- [TASK REQUIREMENTS]: Two lines mark the range in the entries below: the one holding "font-size:17px; color:#1f1f1f;" and the one holding "font-size:11px; font-weight:normal; color:#5a5a5a;". Set down those two and all lines between them, exactly.

Front-end code edit data:
════════════════
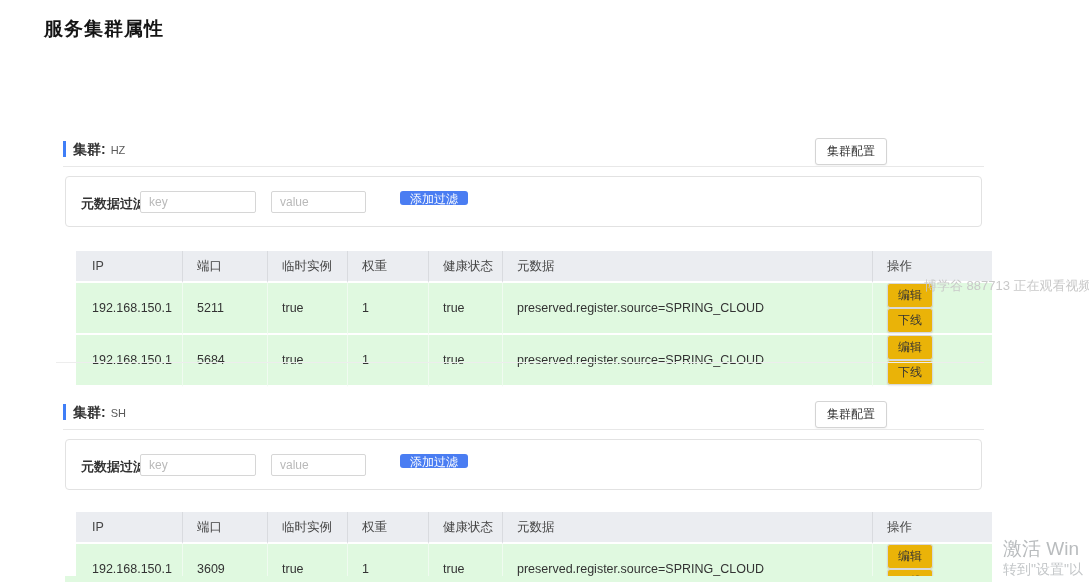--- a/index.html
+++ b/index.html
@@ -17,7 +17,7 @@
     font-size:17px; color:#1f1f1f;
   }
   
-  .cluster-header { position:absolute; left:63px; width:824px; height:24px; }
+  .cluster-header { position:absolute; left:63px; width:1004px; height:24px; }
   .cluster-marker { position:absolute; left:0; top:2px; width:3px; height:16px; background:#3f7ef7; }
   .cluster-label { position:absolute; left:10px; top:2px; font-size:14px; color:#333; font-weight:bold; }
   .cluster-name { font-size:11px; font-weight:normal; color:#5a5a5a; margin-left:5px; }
════════════════
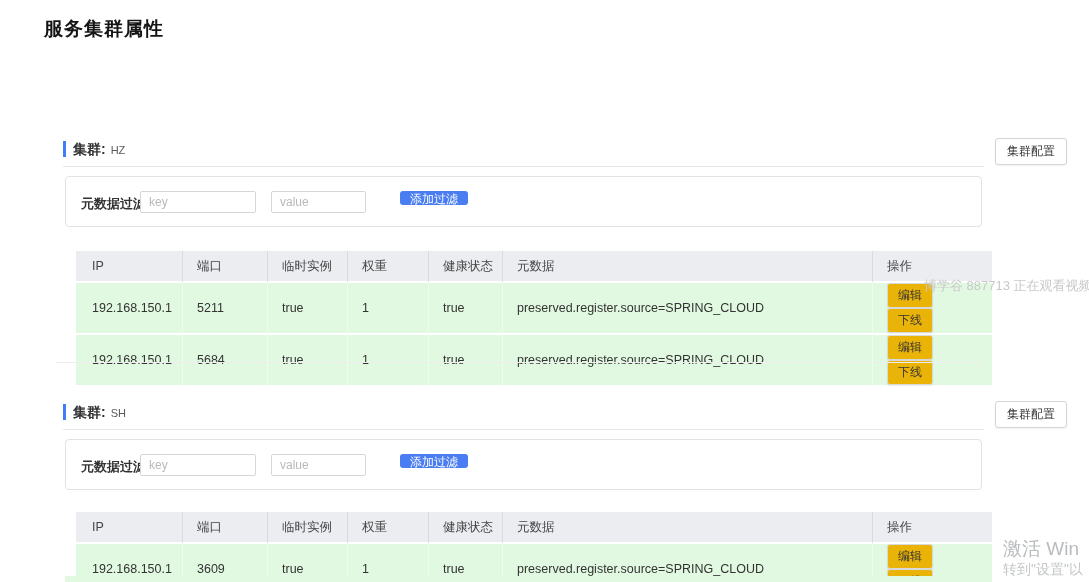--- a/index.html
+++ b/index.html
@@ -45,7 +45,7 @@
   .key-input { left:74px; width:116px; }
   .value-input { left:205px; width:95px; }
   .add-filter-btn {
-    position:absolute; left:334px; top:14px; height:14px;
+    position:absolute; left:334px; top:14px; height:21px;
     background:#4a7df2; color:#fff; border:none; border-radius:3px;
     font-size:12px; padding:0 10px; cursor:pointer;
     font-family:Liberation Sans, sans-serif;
════════════════
- [TASK OUTPUT]:
     font-size:17px; color:#1f1f1f;
   }
   
-  .cluster-header { position:absolute; left:63px; width:824px; height:24px; }
+  .cluster-header { position:absolute; left:63px; width:1004px; height:24px; }
   .cluster-marker { position:absolute; left:0; top:2px; width:3px; height:16px; background:#3f7ef7; }
   .cluster-label { position:absolute; left:10px; top:2px; font-size:14px; color:#333; font-weight:bold; }
   .cluster-name { font-size:11px; font-weight:normal; color:#5a5a5a; margin-left:5px; }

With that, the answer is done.